I work in Medicine, the practice of medicine and although we wish we had all the cures there are some things that we can only help, not cure. As I am sure you recall, my dad had a seizure when I was in 8th grade. It changed our family forever. Dad was no longer a larger than life person, he was mortal, frail and they said he could die at any time. Living with death knocking at our door became a horrible reality as we watched him, waiting for the next big something that would take his heart out completely after the first episode had weakened his heart so severely.
He lived, and I do not pretend that I have been through the grief that you have had to bear, however knowing someone close to you can go at any time….. well it shook my whole world.
I had no safety net.
I had no place to curl in the security of this world.

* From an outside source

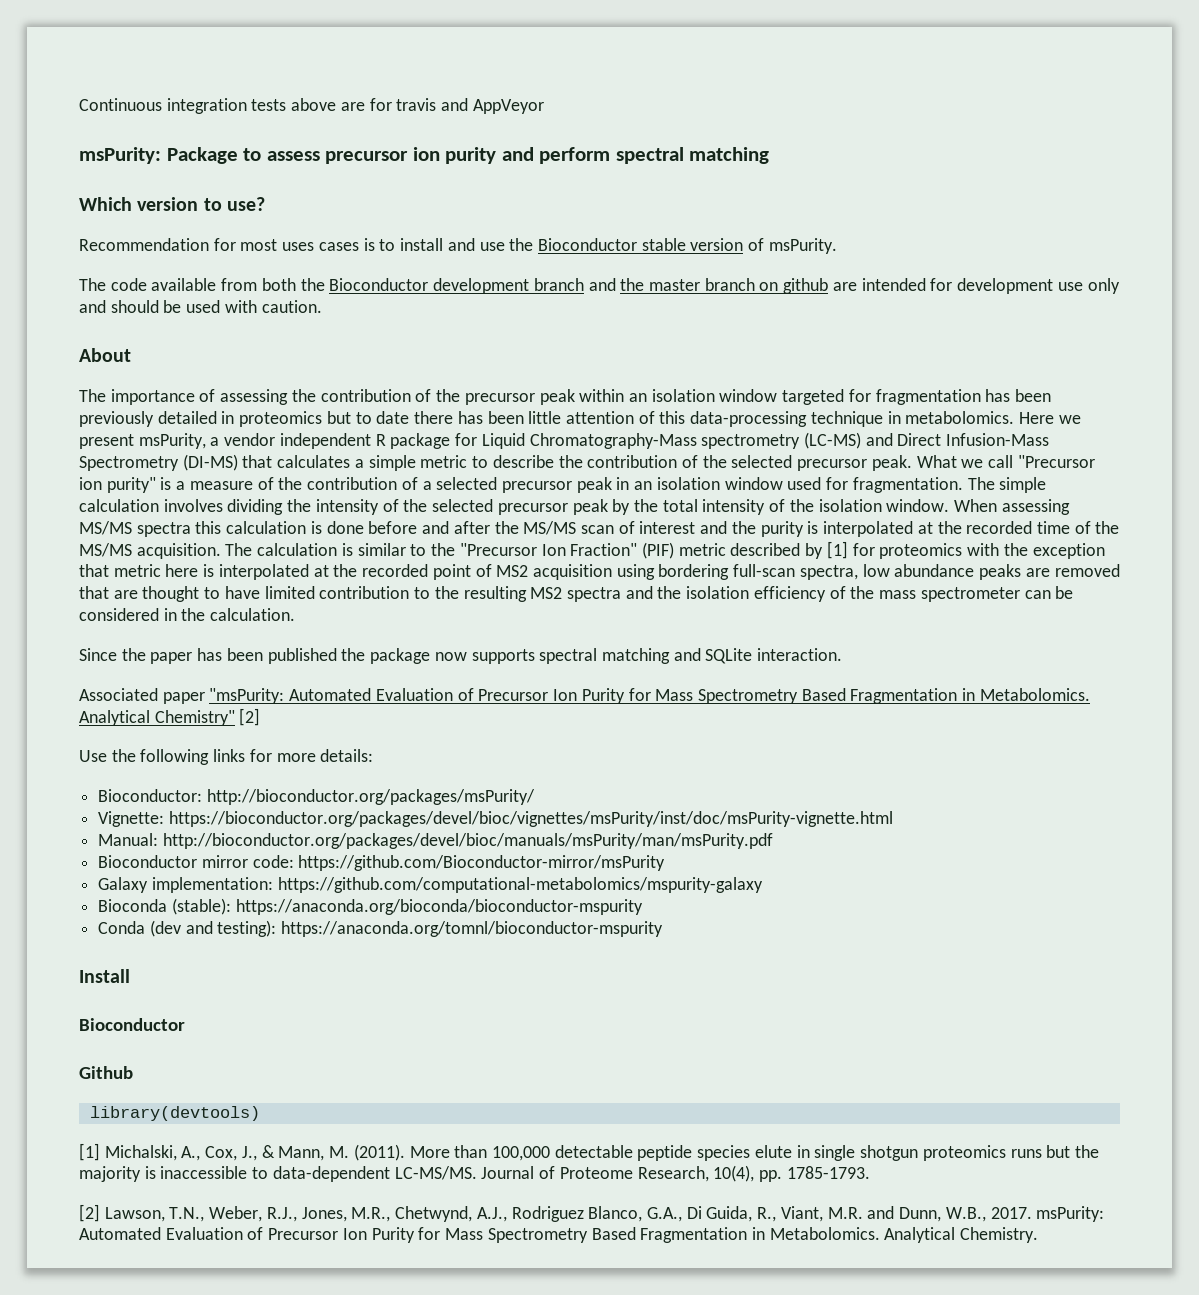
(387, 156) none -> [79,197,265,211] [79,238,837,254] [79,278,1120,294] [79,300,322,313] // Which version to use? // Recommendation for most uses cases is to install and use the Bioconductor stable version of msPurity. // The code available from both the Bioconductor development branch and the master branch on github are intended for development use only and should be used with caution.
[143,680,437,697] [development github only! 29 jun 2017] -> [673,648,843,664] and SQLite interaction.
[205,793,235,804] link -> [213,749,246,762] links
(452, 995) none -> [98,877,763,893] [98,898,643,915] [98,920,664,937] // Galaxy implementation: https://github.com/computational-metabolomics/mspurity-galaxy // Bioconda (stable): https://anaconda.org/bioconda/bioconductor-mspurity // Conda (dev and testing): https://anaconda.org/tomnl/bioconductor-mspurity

I had to lean into the eternal. I had to look at what does last, knowing every breath could be our last. It was a horrible and wonderful place all at the same time. Those moments, days, months, years of waiting to see if my dad would live created a hunger for the eternal. They created a place in me that hoped to help others as they live with things nobody can cure. They created a space inside that hungers only for what really matters and what will truly last forever.
I work with bodies, broken bodies. Ailing health and diagnosis that don’t become a distant memory, however in the midst of all that tragedy the light of the eternal shines bright. The hope that we are not home yet, and as my daughter said yesterday, there won’t be anybody crying in heaven. No more pain, no more sorrow. The Lord that we cannot fully understand sent his Son to die so that we could have an eternity with no more pain. I live my life in medicine in hopes that I can always give a glimpse of what really matters to the patients I see. I take care of ailing bodies hoping they know the One that will make them whole and complete. I try to be joyful, but I cry a lot with those who mourn and those who have broken spirits. The fact that God loved us enough to save us by sending His son to die, that hits home so much more when you have lost someone close to you.
So in honor of medical Mondays, I say medicine is a practice, and we are all on the same team. Trying to help as much as we can and yet remembering that on our knees is where the real help comes. Medicine is wonderful, however God is always in control. So thankful that He is a God that loves us, even if we don’t always understand.